• _Task details_
The answer should consist of each line from the data below that includes "height".

(Extracted data entries)

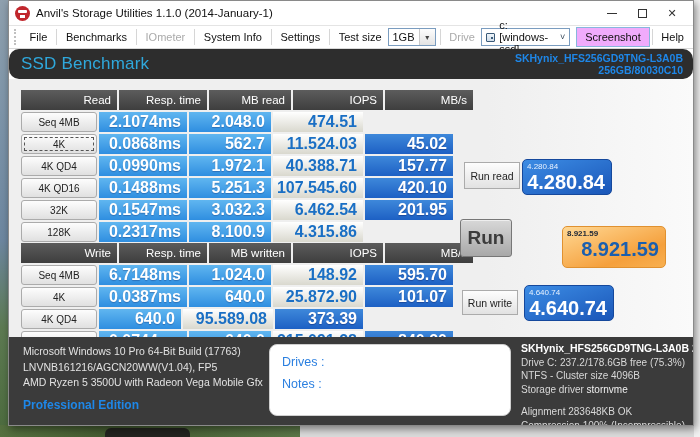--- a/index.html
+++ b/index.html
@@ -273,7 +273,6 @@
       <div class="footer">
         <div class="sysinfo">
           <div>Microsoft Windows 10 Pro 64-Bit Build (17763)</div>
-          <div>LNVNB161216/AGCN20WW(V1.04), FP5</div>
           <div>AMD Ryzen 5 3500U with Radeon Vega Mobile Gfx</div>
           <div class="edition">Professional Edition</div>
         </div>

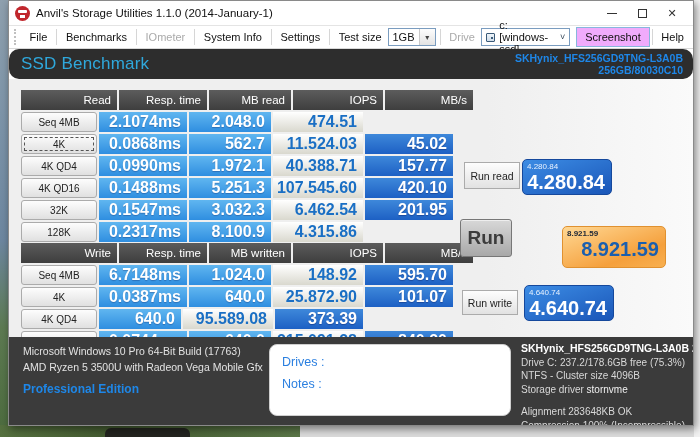--- a/index.html
+++ b/index.html
@@ -277,8 +277,8 @@
           <div class="edition">Professional Edition</div>
         </div>
         <div class="notes-box">
+          <div class="lbl">Notes :</div>
           <div class="lbl">Drives :</div>
-          <div class="lbl">Notes :</div>
         </div>
         <div class="driveinfo">
           <div class="devname">SKHynix_HFS256GD9TNG-L3A0B 256G</div>

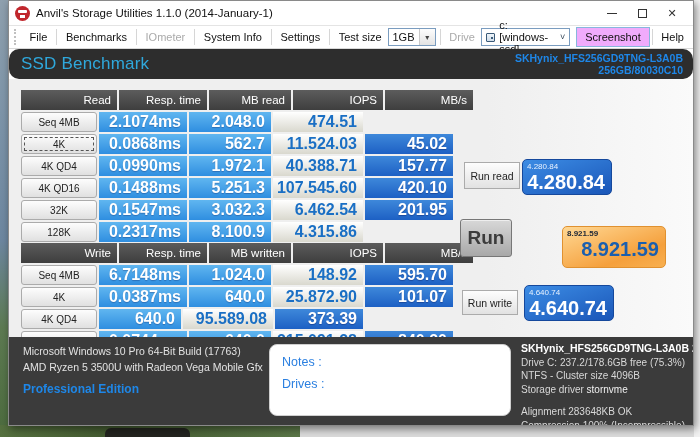--- a/index.html
+++ b/index.html
@@ -90,7 +90,7 @@
   .notes-box .lbl { color:#2a7fe0; font-size:12.5px; line-height:22px; }
   .driveinfo { position:absolute; left:512px; top:5px; color:#d8d8d8; font-size:10px; line-height:13.5px; white-space:nowrap; }
   .driveinfo .devname { color:#fff; font-weight:bold; font-size:10.5px; }
-  .driveinfo .bold { font-weight:normal; color:#f0f0f0; }
+  .driveinfo .bold { font-weight:bold; color:#f0f0f0; }
   .spacer8 { height:9px; }
 </style>
 </head>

• _Solution for this exercise_
   .notes-box .lbl { color:#2a7fe0; font-size:12.5px; line-height:22px; }
   .driveinfo { position:absolute; left:512px; top:5px; color:#d8d8d8; font-size:10px; line-height:13.5px; white-space:nowrap; }
   .spacer8 { height:9px; }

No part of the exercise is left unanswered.